Si des ressources existent déjà, tels l’enquête « Besoins en main-d’œuvre » de Pôle emploi, l’observatoire Tendance emploi compétence du MEDEF, l’enquête OFER de 2005 ou l’enquête annuelle mondiale sur la pénurie de talents de Manpower, elles ne sont pas suffisantes et se fondent sur des critères souvent différents.
Les causes majeures des vacances d’emploi sont connues, mais le poids de chacune d’entre elles est difficile à estimer, car cette « anomalie » ne touche pas identiquement les différentes régions et les différents corps de métiers.
Les postes peuvent rester non pourvus du fait de problèmes structurels, d’un manque de fluidité du marché du travail, par exemple de conditions particulières de mobilité, ou d’une saisonnalité de l’emploi proposé.
Ils peuvent également être refusés en raison de leur manque d’attractivité en termes de salaire, de conditions de travail ou d’image de l’entreprise, facteur dont l’importance est très significative pour certains métiers difficiles. On peut citer par exemple, à cet égard, des secteurs comme l’hôtellerie-restauration, la maintenance, les métiers de la santé, les industries mécaniques ou le travail des métaux.
Enfin, l’explication le plus souvent mise en avant par les employeurs est l’inadéquation des candidats au poste proposé. Sur ce point, il appartiendrait aux pouvoirs publics d’effectuer des réformes, en revoyant notre dispositif de formation initiale et continue ou en favorisant l’acquisition d’expérience, notamment par l’apprentissage et l’alternance.
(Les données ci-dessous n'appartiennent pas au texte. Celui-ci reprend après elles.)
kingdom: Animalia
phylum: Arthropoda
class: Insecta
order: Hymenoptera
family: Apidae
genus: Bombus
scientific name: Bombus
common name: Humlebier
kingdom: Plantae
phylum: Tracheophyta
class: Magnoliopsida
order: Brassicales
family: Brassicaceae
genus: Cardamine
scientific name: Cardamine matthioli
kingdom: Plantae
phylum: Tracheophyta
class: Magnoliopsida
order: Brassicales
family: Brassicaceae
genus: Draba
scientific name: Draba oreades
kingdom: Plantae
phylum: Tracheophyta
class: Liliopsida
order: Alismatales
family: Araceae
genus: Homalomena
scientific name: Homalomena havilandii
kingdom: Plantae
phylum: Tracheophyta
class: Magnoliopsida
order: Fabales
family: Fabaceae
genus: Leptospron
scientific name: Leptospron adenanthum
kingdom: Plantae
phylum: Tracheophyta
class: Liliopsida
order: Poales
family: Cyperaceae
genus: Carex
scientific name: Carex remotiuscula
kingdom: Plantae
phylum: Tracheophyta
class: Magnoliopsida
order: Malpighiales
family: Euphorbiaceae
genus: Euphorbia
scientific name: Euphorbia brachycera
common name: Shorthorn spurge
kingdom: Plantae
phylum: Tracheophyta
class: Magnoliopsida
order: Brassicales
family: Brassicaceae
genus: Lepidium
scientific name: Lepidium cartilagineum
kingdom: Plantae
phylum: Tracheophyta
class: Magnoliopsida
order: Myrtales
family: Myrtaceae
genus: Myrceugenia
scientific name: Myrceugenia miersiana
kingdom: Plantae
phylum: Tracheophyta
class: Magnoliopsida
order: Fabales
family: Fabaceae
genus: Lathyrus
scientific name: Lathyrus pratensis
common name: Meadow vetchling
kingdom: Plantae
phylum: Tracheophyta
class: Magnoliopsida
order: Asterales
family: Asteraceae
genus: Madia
Nous sommes tous d’accord sur le constat, mais nous ne parvenons malheureusement pas à faire évoluer les choses.
La création du guide de pilotage statistique préconisée au travers de cette proposition de résolution doit être un premier pas en vue d’une meilleure orientation de l’action des opérateurs du marché de l’emploi, partant des besoins des entreprises.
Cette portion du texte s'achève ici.